27 de Diciembre

SAN JUAN, APÓSTOL Y EVANGELISTA
1Jn 1, 1-4 / Sal 96, 1-2. 5-6. 11-12 / Jn 20, 2-8.
Propio de la Fiesta. Blanco.

El otro discípulo corría más que Pedro
y llegó primero al sepulcro

El primer día de la semana, María Magdalena corre entonces y va a donde estaban Simón Pedro y el otro discípulo, aquel al que Jesús amaba, y les dice: “Se llevaron del sepulcro al Señor y no sabemos dónde lo pusieron”. Pedro y el otro discípulo salieron y fueron al sepulcro. Iban corriendo juntos, pero el otro discípulo corrió más rápido que Pedro y llegó primero al sepulcro. Asomándose al sepulcro, ve las vendas de lino por el suelo, pero no entró. Llega Simón Pedro, que lo seguía, y entró al sepulcro. Ve las vendas de lino por el suelo, y el sudario que le había cubierto la cabeza, pero no estaba en el suelo con las vendas, sino doblado en un lugar aparte. Entonces entró también el otro discípulo, el que había llegado primero, y vio y creyó.

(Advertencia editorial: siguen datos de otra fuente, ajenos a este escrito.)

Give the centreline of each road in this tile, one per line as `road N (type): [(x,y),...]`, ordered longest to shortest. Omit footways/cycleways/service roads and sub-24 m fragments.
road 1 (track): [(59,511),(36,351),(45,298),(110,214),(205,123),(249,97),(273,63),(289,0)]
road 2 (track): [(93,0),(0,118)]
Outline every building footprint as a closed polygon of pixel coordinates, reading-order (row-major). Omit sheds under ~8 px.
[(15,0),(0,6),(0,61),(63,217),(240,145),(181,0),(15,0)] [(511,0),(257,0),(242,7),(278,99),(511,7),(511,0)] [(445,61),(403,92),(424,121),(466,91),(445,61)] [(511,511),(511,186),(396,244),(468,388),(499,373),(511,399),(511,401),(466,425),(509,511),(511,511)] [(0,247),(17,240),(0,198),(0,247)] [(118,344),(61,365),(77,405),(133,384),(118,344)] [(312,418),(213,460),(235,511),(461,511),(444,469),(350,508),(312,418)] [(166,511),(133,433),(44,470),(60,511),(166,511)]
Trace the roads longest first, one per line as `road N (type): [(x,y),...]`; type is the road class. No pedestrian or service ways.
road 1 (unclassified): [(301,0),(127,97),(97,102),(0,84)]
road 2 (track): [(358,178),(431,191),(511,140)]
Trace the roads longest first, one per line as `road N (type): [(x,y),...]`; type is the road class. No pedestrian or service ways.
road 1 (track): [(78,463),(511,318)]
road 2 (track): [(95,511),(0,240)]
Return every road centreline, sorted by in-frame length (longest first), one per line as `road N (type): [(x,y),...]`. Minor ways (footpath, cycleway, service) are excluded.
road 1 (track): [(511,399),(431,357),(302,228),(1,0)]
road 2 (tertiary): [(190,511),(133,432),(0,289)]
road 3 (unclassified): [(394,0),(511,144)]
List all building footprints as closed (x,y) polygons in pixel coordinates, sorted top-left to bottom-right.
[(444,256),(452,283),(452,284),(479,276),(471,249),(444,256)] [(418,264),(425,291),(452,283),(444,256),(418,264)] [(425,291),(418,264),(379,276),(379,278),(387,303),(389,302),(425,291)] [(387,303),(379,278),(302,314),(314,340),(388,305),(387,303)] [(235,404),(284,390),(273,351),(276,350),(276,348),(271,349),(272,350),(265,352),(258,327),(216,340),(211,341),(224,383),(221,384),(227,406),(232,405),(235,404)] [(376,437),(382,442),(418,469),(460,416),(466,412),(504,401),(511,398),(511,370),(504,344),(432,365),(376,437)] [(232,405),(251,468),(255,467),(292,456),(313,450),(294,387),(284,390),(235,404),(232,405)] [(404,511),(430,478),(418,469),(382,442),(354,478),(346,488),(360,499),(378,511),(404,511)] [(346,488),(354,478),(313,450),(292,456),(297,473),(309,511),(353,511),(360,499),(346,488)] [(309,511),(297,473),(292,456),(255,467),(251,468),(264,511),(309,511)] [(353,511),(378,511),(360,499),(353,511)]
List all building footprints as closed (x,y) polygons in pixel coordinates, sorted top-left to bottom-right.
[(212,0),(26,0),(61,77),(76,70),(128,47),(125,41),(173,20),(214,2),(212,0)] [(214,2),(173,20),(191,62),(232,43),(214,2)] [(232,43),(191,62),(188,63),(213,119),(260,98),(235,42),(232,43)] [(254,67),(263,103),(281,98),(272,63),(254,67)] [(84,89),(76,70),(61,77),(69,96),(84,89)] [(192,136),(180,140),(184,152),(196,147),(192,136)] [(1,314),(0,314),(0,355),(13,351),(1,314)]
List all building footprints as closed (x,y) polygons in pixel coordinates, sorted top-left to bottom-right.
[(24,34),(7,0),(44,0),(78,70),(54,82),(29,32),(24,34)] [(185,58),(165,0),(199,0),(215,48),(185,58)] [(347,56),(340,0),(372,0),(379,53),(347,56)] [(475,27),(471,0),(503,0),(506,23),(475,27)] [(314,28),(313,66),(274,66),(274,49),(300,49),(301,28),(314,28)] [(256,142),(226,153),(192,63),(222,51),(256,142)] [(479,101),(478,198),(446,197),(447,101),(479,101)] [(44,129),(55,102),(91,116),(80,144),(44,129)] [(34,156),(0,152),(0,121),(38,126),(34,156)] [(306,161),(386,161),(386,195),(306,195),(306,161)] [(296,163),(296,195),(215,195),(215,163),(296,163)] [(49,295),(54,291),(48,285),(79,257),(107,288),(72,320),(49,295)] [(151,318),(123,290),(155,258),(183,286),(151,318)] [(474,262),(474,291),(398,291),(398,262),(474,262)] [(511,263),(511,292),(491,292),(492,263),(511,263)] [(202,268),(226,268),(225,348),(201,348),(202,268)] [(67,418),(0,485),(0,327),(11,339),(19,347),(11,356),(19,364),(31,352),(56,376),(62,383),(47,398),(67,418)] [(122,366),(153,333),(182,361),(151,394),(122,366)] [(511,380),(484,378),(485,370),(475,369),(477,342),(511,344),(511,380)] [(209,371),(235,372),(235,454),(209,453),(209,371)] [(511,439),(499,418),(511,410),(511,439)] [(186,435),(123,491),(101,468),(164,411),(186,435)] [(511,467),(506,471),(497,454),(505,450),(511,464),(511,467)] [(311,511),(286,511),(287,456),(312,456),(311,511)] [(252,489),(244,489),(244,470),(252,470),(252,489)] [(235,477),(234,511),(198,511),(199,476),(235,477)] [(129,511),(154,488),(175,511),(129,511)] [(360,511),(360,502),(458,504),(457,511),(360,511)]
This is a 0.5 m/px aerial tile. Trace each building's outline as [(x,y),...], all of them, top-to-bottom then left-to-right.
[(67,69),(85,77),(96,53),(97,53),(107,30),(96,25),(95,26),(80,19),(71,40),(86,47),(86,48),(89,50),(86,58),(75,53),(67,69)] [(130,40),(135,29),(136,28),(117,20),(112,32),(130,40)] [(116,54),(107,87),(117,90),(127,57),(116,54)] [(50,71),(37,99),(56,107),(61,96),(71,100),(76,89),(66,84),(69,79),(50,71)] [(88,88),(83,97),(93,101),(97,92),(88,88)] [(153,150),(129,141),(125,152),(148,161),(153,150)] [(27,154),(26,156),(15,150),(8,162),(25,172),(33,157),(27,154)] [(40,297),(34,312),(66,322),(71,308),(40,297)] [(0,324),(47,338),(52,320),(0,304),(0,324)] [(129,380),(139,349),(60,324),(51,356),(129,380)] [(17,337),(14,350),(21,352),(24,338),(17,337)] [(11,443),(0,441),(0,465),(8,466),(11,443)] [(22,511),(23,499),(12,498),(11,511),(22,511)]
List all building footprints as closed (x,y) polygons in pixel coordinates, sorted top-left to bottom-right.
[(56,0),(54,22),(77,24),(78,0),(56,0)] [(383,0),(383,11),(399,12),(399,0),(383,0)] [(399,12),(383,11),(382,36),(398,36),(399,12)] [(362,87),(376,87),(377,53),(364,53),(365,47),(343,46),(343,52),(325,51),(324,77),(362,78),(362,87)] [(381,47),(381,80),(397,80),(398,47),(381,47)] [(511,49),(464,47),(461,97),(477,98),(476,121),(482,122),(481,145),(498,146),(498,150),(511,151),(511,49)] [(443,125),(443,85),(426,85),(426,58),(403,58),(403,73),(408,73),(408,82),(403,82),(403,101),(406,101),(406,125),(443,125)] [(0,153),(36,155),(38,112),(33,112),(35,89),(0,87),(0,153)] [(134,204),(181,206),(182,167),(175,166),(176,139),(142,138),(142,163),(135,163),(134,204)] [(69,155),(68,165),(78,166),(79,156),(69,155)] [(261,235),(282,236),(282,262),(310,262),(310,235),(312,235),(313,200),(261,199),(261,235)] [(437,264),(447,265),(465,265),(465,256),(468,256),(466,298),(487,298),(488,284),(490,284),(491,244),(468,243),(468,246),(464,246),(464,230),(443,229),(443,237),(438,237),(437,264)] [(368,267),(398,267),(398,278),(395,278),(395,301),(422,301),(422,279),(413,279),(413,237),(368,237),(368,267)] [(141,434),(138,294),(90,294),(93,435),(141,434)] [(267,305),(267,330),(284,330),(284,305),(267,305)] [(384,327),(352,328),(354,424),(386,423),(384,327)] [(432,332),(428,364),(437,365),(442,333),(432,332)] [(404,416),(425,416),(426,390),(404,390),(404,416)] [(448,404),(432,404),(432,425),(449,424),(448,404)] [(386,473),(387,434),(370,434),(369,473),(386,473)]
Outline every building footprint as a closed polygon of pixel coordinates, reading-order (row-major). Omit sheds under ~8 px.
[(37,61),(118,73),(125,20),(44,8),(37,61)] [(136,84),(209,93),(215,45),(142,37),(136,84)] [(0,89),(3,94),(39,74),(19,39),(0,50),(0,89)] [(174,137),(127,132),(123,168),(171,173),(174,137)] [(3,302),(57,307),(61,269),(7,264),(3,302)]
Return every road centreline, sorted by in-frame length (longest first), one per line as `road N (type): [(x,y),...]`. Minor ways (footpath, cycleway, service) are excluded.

La oración litúrgica de la Iglesia nos presenta al evangelista de la encarnación: san Juan, quien escribe la frase magistral de su evangelio: “El Verbo se hizo carne y puso su morada entre nosotros”. Pero ese Verbo, que tomó la fragilidad de la carne, el mismo san Juan lo experimentó resucitado. Toda su historia, desde su preexistencia en el seno del Padre, cuando estaba junto a Dios, pasando luego a su nacimiento y terminando en la resurrección después de la cruz, toda esa historia de salvación, san Juan la cuenta maravillosamente para nosotros, para que creamos que Jesús de Nazaret es el esplendor de la gloria del Padre. Para que, como María Magdalena, el amor nos mueva a buscar, a madrugar para recibir la luz que nace de lo alto.

¿Qué conocimiento tenemos del evangelio de Juan?